Pour le moment, la menace politique ne semble pas imminente mais nous ne sommes à l’abri de rien dans l’avenir. Que vaut aujourd’hui cette idée que la pénalisation est là pour endiguer la propagation du virus du sida au moment où l’on note l’arrivée de nouveaux paramètres de prévention ? Il est aujourd’hui évident que le débat sur la pénalisation va changer de nature. Il sera à mettre en lien avec de nouvelles approches bio-médicales de la prévention du VIH comme la circoncision masculine, les tests de dépistage rapides, le traitement de pré-exposition, le traitement comme moyen de prévention. On n’a donc pas fini d’en parler.
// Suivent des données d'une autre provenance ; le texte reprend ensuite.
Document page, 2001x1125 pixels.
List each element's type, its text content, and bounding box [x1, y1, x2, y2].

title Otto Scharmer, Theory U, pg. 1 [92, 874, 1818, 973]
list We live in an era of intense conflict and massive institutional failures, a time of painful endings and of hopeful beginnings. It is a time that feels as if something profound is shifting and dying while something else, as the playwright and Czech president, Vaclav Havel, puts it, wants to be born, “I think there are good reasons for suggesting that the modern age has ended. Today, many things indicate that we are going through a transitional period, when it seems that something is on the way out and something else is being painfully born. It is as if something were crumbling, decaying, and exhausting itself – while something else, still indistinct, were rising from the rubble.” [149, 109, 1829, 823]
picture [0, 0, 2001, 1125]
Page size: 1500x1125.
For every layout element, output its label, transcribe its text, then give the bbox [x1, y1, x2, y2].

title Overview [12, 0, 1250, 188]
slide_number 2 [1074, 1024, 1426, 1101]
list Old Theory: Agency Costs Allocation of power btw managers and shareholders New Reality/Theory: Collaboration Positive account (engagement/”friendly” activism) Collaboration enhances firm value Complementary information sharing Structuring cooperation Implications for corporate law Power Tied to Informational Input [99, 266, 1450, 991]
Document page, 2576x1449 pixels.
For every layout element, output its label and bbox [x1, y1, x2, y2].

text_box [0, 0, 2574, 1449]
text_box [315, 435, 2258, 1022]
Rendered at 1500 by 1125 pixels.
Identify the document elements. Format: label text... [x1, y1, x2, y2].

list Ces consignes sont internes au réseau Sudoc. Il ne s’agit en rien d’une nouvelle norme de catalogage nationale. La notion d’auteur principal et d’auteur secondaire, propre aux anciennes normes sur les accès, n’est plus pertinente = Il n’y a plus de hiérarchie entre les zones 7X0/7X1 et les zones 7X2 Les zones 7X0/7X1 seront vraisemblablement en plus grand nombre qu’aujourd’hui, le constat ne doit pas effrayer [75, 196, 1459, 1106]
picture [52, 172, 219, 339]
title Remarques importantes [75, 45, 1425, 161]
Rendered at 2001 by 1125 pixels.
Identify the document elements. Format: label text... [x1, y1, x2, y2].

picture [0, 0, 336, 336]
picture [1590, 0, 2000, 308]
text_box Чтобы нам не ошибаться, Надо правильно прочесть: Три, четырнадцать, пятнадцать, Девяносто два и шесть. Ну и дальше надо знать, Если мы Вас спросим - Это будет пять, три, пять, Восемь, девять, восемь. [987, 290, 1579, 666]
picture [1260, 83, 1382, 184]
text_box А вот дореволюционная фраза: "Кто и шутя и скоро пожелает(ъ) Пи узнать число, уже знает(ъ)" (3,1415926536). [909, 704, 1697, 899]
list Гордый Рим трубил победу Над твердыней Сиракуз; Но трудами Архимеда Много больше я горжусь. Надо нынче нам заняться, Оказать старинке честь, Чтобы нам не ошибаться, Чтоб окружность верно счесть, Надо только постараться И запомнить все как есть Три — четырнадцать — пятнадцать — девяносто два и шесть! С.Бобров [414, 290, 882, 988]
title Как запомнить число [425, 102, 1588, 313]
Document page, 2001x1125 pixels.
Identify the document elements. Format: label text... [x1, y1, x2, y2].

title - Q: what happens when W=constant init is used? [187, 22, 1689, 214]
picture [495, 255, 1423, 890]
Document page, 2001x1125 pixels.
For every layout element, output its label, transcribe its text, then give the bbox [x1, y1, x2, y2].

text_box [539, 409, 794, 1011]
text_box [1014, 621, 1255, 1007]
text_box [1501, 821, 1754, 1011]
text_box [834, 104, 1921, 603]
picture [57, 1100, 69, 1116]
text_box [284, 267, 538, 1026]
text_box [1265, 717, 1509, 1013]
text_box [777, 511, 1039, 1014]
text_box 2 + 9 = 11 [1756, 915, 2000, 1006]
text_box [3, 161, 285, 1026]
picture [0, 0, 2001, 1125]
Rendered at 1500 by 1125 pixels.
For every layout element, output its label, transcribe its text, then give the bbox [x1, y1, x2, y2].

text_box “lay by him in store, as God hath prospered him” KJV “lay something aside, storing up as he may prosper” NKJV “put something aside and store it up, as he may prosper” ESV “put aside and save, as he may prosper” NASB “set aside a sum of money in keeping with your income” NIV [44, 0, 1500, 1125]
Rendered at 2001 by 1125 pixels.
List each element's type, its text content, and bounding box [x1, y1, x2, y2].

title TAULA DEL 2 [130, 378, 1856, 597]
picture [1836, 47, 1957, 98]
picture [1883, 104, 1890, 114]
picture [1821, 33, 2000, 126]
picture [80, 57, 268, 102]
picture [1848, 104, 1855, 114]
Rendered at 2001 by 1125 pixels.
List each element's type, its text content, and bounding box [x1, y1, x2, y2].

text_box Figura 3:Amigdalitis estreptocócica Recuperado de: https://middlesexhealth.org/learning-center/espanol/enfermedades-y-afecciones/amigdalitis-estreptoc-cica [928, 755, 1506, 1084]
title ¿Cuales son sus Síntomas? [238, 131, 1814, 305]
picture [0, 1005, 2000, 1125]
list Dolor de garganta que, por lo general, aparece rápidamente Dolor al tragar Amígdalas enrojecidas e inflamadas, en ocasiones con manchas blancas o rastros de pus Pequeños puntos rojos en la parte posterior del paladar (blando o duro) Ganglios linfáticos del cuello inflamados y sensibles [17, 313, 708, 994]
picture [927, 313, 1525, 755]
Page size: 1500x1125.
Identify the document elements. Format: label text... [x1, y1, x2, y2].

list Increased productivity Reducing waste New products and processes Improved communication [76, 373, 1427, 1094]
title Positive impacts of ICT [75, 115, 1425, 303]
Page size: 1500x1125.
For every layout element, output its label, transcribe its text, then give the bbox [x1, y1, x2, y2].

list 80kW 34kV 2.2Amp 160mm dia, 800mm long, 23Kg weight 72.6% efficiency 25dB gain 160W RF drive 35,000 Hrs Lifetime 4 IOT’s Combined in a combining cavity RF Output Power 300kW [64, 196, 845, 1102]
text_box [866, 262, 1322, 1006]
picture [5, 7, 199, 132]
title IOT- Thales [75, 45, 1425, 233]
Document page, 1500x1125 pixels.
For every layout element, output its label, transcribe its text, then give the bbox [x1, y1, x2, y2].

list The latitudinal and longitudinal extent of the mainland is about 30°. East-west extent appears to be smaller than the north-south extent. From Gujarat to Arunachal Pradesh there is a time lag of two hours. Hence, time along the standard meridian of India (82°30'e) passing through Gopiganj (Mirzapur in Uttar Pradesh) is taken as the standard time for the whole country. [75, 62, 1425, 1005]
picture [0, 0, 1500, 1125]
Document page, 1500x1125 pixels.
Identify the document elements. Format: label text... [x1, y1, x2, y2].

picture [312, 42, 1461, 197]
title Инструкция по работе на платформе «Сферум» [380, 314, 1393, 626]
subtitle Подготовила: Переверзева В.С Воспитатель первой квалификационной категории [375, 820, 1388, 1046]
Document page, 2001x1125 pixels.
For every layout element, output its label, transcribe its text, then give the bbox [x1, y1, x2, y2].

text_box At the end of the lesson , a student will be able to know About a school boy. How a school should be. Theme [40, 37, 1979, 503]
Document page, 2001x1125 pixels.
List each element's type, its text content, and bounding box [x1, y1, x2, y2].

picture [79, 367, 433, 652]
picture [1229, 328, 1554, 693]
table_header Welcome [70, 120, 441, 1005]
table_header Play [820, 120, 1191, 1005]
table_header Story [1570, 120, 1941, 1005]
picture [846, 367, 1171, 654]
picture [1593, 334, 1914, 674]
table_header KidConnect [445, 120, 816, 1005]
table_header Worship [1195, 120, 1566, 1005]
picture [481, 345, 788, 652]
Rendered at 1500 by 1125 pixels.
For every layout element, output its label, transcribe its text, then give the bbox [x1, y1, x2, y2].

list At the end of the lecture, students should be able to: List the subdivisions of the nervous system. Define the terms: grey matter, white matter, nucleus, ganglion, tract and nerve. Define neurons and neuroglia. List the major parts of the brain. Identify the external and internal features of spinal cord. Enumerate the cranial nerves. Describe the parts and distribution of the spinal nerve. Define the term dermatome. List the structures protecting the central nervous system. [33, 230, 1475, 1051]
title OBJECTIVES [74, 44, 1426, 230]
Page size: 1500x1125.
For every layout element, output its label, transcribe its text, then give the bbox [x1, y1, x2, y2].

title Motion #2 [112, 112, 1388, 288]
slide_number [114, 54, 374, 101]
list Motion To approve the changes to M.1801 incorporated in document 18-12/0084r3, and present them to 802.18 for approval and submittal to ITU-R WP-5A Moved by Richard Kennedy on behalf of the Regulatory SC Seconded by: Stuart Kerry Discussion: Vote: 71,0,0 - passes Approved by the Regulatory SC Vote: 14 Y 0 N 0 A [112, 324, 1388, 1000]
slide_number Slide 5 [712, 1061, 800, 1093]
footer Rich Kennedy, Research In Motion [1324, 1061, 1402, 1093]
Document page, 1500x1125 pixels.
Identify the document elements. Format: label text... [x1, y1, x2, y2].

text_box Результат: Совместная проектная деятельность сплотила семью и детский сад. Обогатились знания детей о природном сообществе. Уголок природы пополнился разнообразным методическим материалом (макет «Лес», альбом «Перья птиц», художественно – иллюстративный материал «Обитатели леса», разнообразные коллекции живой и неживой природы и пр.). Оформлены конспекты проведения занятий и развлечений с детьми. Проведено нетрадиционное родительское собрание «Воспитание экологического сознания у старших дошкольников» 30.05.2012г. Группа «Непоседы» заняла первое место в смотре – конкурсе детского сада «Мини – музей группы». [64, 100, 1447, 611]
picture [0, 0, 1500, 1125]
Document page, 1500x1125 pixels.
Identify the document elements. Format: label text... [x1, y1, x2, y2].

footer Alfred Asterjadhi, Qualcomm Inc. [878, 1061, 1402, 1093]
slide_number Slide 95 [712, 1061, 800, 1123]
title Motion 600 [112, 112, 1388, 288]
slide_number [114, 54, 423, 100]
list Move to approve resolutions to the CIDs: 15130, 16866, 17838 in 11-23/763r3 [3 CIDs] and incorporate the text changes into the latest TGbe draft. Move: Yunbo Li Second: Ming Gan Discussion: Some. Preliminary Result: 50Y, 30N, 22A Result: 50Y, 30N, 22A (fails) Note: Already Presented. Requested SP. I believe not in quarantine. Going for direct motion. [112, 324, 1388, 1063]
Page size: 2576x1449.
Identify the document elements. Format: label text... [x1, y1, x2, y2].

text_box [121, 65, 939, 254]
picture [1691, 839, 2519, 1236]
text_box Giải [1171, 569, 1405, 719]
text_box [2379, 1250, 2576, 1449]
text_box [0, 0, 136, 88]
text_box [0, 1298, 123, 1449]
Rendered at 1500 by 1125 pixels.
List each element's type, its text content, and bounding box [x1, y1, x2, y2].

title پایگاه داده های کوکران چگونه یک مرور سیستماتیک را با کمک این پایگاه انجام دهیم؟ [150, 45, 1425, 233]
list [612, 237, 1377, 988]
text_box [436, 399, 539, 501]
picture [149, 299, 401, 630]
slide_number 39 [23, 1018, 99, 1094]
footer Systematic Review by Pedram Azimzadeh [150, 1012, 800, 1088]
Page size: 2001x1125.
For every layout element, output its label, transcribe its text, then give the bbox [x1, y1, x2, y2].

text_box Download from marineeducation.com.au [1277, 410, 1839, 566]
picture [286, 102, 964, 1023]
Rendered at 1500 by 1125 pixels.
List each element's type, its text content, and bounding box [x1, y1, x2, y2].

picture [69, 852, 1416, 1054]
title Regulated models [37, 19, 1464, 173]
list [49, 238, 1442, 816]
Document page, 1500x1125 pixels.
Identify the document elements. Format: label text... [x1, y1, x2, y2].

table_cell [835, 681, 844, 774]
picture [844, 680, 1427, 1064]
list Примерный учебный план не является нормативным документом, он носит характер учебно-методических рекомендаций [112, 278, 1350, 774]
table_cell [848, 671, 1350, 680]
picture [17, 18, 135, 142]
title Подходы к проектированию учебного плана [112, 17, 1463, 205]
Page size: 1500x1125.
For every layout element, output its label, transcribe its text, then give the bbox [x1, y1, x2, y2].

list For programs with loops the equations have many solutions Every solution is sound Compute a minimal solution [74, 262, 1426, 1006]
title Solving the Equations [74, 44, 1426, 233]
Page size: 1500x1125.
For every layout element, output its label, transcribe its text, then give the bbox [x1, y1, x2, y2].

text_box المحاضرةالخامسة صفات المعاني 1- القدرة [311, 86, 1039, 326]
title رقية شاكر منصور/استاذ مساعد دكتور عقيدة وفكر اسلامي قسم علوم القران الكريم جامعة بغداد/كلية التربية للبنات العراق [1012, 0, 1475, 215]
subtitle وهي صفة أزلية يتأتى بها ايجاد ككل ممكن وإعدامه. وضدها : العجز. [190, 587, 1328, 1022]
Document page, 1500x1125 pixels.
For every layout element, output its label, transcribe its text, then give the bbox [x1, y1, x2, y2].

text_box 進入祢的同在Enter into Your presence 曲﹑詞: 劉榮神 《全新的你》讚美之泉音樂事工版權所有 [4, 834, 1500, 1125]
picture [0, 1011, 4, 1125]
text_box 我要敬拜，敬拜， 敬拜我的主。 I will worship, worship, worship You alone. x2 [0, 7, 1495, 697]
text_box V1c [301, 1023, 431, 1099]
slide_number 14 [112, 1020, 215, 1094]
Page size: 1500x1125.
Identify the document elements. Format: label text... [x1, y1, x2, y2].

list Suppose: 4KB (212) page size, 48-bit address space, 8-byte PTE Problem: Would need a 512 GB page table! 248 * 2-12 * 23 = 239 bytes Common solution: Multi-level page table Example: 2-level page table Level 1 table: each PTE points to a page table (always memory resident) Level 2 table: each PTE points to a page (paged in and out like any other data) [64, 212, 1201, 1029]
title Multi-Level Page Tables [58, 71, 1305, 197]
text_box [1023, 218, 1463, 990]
(1) "Journal du sida", décembre 2004.

(2) Voir l’édito ("Action", avril 2005) de Jérôme Martin sur ce sujet sur www.actupparis.org

Ceux qui souhaitent plus particulièrement réfléchir à la question de la responsabilité des personnes séropositives peuvent lire la passionnante analyse de Mélanie Heard dans la revue "Esprit", décembre 2005.